Originally posted by Bardock42
But it's still subjective, he had a meaning for us in mind, and he punishes us if we don't adhere by it, but there's no objectivity. Just his subjectivity, and even more so our own subjective meaning we can derive from what he created. Like the watch the may have the function that it tells time, but it's not its meaning, it's just a meaning subjectively ascribed to it, the watch doesn't have meaning, it just exists. Conversely someone could just as well claim that a trees meaning is to produce oxygen, even though it has not been created for that (in an atheists view).
I don't think so. The watch has an objective purpose. It's purpose is to tell time. That is the whole reason for it's existence. What is subjective about that? The watch has no say in what it's purpose was. If it could think, it could decide not to follow it's purpose, but it's purpose would never change. The creator of the watch made the watch with a set, absolute purpose.

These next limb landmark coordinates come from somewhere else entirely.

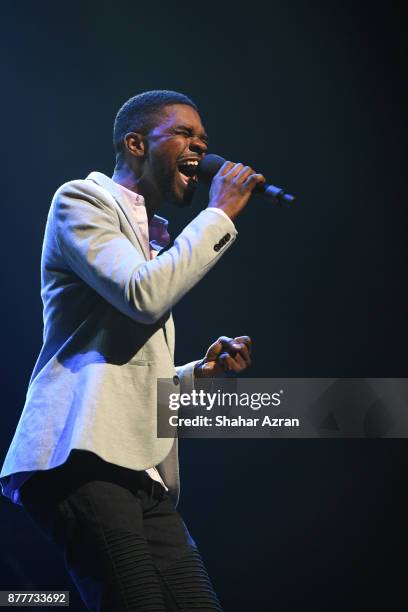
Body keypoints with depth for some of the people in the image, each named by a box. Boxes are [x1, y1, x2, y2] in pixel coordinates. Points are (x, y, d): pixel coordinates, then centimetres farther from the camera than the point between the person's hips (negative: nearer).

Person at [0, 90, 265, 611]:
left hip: (144, 476, 9)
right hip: (84, 455, -9)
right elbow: (143, 296, -13)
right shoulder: (81, 200, 5)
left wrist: (199, 371, 13)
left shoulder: (153, 244, 30)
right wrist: (219, 215, -3)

Originally posted by Bardock42
It does not suggest intelligence, that is something you are adding to it. The rules (liket he rules of the universe) can be in place without an intelligence to create them. They just are, and we can scientifically or spiritually discover them for knowledge or enlightenment.
Hold on. You are telling me that we can have a purpose. An ABSOLUTE reason for coming into existence and being here, on this planet, for a reason that no one thought up? That doesn't make any logical sense.
Nothing cannot create meaning for something. Meaning comes from what we were made to do. The reason we exist. If nothing created us, we simply just came into existence for no real reason, like atheists claim, then we have no reason for existing. We have no meaning. The watch has meaning because it was created for the sole purpose of performing an action. That's it's reason for being here. The only way we have meaning is if we were put here on purpose to fulfill some sort of need that something intelligent had to want. Otherwise, we have no real reason for existing, and any reason we think up for ourselves is subjective.
Originally posted by Bardock42
Oh yes, I agree, but you don't have to agree, you can feel like there is objective morals deriving from the phenomenon of evolution. And it would be just as logically valid as deriving it from the phenomenon of a creator.
As any Atheist will be quick to tell you, FEELING a certain way is not grounds to consider that a valid justification for holding to a belief.
Atheism criticizes theism for not having sold evidence. For going off of feelings instead of logic. That is an extremely hypocritical view.
Originally posted by Bardock42
Again, I feel both those viewpoints are ridiculous and incorrect, but you can't have it both ways, the argument against the atheistic objective meanings apply just as much to the theistic ones, as the arguments for it apply to both as well.
I'm confused. If you think these views are wrong, why are you using them to defend the idea that there can be objective purpose with atheism? You are basically admitting that the examples you provide for atheism having objective purpose, you yourself deny. You are refuting your own points...
I see objective purpose in theism because I have a creator who gave us purpose. Who made us for a reason. The same is not true of Atheism.
Originally posted by inimalist
Tav: something being "objective" simply means there are criteria that can be deomonstrated to people. So like, basing moral decisions on measures of human suffering or things like that are objective forms of morality, and clearly both atheists and theists can have this.You are confusing this with a type of "absolute" morality, that stems from some inherent quality of the universe. This is something only theists have. Even appealing to evolution is still simply an objective form of morality, because it is defined by us, as in, there is no reason to think evolution holds any absolute moral reflection of the universe (in fact, most would argue evolution to be amoral).
I don't think that is quite right. Objective, as I have always heard it, is absolute. When someone uses the term "objective moral values" they are talking about set moral values that are in place regardless of our wants or what we think of them. For example, objective moral values states that killing an innocent person is wrong. It will always be wrong. Even if every person on the face of the planet thought it was okay, it never would be.